___ Recorded data

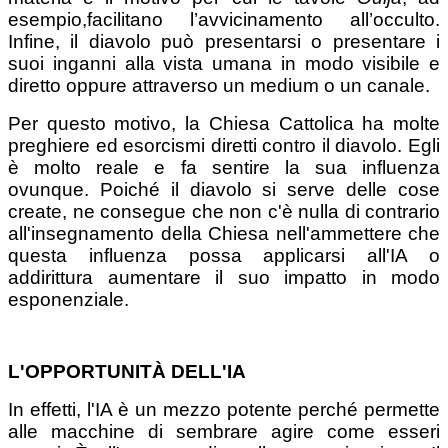
esempio,facilitano l’avvicinamento all’occulto.
Infine, il diavolo può presentarsi o presentare i
suoi inganni alla vista umana in modo visibile e
diretto oppure attraverso un medium o un canale.
Per questo motivo, la Chiesa Cattolica ha molte
preghiere ed esorcismi diretti contro il diavolo. Egli
è molto reale e fa sentire la sua influenza
ovunque. Poiché il diavolo si serve delle cose
create, ne consegue che non c'è nulla di contrario
all'insegnamento della Chiesa nell'ammettere che
questa influenza possa applicarsi all'IA o
addirittura aumentare il suo impatto in modo
esponenziale.
L'OPPORTUNITÀ DELL'IA
In effetti, l'IA è un mezzo potente perché permette
alle macchine di sembrare agire come esseri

______

Word for word, retype all of the data above, but include no pictures.

_The answer_
esempio,facilitano l’avvicinamento all’occulto.
Infine, il diavolo può presentarsi o presentare i
suoi inganni alla vista umana in modo visibile e
diretto oppure attraverso un medium o un canale.
Per questo motivo, la Chiesa Cattolica ha molte
preghiere ed esorcismi diretti contro il diavolo. Egli
è molto reale e fa sentire la sua influenza
ovunque. Poiché il diavolo si serve delle cose
create, ne consegue che non c'è nulla di contrario
all'insegnamento della Chiesa nell'ammettere che
questa influenza possa applicarsi all'IA o
addirittura aumentare il suo impatto in modo
esponenziale.
L'OPPORTUNITÀ DELL'IA
In effetti, l'IA è un mezzo potente perché permette
alle macchine di sembrare agire come esseri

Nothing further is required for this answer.